To find an answer on how AI is transforming manufacturing she interviewed Artem Kroupenev, Augury’s Vice President of Strategy. He broke down the current scenario into two different main applications – machine health and process health – with machine health (via predictive maintenance) leading the way.

The Economies Of Scale

“We have found that within the machine health space, especially around rotating equipment, after having built enough of a library of different failure modes on different machines, we can see that there are a lot of similarities that actually benefit from economies of scale and having a very large database,” he adds. In other words, a pump tends to fail in the same way independent of the factory or industry it’s being used in. 

However, process health remains trickier since it’s much more specific to each production line. “Even identical processes and identical production lines could have different objectives,” says Artem. 

For this reason, machine health has generally proven to be better at scaling faster. But Augury is currently working hard in making process health technologies more rapidly scaleable. “There are many common denominators across different types of processes, but the way you build the AI solution for process engineering needs to take into account the differences and be flexible enough to be able to provide value across a number of different processes,” says Artem. 

Every Case Is Different

However, there are still cases when machine health applications can lag – such as when more established manufacturers have to work around with their legacy systems. “A machine health application actually moves quicker in some cases, for example, in the food and beverage industry versus something like oil and gas, where they have 30 years of reliability practices,” says Artem. “There’s a little bit of change management that needs to happen.”

Conversely, a more established company may already have the right data collection and measuring protocols in place, which can allow them to move faster with a process health solution. 

Meanwhile, there are more than enough success stories out there to inspire manufacturers to more actively chase full digital transformation. Look at Dupont. This company has embraced AI-driven machine health, albeit backed by human vibration analysts, to now enjoy equipment predictions that have proven to be 100% accurate.

Who wouldn’t scale in such a scenario?

▸ **Directive 1**
Output the lines of the listing below exactly as they appear, from the line with "Series A (rows 0–24)" to the line with "How many slices are in this pie chart?", including both of those lines.

▸ **Data**

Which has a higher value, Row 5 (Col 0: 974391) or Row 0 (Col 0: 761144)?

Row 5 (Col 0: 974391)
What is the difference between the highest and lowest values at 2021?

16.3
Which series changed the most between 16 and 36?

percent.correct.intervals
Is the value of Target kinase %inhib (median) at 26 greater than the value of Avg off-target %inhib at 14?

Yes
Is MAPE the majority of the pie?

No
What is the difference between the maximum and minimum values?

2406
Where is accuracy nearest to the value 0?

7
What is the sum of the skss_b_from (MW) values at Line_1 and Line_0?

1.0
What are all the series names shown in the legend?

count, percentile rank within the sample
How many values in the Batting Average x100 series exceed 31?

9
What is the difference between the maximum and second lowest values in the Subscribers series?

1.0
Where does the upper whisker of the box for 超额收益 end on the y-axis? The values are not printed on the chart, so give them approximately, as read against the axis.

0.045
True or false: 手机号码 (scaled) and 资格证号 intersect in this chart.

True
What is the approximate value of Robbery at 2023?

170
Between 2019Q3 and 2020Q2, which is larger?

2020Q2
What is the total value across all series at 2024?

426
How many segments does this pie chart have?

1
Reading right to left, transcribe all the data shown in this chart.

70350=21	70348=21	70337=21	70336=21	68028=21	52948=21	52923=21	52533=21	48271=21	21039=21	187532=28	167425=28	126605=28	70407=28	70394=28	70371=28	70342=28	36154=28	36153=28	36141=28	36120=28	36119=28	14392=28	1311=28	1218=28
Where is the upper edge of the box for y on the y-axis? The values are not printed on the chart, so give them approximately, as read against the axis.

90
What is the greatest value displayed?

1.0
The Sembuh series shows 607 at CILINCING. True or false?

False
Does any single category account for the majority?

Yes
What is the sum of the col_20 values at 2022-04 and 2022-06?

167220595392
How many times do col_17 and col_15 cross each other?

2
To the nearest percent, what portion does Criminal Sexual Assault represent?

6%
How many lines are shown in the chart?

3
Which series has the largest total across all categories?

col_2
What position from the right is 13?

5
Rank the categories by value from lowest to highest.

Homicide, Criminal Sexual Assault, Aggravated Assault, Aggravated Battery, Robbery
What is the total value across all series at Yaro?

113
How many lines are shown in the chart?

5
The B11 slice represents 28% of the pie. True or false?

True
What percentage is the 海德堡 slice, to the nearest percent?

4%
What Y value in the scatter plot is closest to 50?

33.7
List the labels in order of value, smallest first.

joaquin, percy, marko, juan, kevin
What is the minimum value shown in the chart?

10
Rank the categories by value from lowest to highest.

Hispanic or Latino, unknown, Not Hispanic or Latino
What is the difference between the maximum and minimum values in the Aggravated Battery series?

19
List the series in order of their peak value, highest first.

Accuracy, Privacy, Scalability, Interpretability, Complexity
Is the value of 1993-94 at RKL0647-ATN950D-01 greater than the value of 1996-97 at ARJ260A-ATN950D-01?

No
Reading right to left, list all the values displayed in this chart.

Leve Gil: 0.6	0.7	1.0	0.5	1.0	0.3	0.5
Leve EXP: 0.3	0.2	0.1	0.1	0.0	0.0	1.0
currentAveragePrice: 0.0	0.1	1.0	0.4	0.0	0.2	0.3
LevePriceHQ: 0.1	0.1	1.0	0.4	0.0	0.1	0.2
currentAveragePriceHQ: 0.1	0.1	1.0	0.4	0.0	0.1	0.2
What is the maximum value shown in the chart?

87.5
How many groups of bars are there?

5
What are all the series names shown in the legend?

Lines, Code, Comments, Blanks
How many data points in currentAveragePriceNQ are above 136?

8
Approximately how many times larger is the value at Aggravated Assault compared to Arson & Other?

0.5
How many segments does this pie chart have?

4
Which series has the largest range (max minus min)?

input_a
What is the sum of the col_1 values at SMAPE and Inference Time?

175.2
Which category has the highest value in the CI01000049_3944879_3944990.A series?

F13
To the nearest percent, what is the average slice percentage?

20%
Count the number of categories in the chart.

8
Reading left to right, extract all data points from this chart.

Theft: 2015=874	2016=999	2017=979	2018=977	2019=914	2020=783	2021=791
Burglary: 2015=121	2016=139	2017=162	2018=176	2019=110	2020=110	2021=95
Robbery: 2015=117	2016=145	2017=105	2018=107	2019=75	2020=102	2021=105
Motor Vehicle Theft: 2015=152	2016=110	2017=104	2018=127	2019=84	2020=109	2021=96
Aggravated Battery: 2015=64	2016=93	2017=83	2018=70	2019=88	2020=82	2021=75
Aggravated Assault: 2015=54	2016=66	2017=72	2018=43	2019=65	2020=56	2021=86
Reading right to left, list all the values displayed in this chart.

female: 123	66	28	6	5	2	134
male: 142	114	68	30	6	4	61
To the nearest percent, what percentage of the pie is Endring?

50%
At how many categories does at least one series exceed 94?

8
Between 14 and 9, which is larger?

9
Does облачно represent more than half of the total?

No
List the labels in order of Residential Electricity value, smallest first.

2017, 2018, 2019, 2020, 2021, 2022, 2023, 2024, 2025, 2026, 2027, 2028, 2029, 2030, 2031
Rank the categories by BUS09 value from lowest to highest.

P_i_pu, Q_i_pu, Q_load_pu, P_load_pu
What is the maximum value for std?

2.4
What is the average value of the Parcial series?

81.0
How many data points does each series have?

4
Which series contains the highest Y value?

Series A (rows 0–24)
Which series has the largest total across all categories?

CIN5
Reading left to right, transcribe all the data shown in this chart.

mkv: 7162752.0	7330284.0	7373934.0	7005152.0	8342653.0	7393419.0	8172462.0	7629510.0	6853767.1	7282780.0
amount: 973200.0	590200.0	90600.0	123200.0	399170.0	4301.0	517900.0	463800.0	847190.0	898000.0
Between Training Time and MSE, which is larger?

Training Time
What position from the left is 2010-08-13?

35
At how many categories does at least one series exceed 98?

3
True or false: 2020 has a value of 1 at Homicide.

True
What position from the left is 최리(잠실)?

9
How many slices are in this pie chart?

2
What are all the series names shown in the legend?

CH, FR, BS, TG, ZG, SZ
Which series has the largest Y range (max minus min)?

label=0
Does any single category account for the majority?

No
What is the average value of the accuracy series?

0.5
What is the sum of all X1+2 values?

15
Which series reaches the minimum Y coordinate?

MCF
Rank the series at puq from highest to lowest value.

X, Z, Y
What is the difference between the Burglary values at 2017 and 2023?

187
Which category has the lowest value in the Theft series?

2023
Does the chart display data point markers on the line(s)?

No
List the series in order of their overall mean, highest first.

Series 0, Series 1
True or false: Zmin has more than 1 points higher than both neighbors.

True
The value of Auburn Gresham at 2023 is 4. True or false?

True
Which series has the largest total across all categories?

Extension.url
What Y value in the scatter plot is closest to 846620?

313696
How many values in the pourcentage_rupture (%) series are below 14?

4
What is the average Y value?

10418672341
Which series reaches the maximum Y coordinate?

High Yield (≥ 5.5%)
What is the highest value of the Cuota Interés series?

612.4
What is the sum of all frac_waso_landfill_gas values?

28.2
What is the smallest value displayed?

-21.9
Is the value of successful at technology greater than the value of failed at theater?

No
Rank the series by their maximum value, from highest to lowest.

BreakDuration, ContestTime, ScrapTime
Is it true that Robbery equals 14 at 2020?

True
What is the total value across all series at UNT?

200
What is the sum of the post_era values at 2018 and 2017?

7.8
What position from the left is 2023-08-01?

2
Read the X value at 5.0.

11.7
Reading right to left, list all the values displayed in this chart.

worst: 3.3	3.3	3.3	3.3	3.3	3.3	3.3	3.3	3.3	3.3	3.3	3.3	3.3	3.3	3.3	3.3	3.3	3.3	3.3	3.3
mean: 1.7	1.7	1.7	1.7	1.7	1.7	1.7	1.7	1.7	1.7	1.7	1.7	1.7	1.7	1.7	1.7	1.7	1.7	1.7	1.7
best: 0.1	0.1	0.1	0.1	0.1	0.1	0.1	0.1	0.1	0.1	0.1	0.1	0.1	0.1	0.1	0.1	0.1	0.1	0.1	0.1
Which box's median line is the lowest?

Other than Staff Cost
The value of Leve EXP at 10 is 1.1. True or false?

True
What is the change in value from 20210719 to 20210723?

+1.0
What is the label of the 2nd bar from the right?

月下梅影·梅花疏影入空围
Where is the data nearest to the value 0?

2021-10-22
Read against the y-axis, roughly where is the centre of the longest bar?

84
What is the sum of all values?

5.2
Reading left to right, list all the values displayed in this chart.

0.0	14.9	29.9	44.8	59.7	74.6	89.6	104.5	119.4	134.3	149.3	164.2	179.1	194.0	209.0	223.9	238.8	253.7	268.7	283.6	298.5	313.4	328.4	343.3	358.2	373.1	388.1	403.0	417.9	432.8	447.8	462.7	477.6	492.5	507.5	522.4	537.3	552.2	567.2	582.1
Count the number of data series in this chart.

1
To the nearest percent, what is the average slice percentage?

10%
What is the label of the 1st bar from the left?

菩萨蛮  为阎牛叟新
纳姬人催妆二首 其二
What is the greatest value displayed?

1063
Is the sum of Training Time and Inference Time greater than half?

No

▸ **Directive 2**
Return the part of the passage on AI in manufacturing from "Conversely, a more" to "be 100% accurate.", copied word for word.

▸ **Written answer 1**
Series A (rows 0–24)
Which series has the largest total across all categories?

CIN5
Reading left to right, transcribe all the data shown in this chart.

mkv: 7162752.0	7330284.0	7373934.0	7005152.0	8342653.0	7393419.0	8172462.0	7629510.0	6853767.1	7282780.0
amount: 973200.0	590200.0	90600.0	123200.0	399170.0	4301.0	517900.0	463800.0	847190.0	898000.0
Between Training Time and MSE, which is larger?

Training Time
What position from the left is 2010-08-13?

35
At how many categories does at least one series exceed 98?

3
True or false: 2020 has a value of 1 at Homicide.

True
What position from the left is 최리(잠실)?

9
How many slices are in this pie chart?

▸ **Written answer 2**
Conversely, a more established company may already have the right data collection and measuring protocols in place, which can allow them to move faster with a process health solution. 

Meanwhile, there are more than enough success stories out there to inspire manufacturers to more actively chase full digital transformation. Look at Dupont. This company has embraced AI-driven machine health, albeit backed by human vibration analysts, to now enjoy equipment predictions that have proven to be 100% accurate.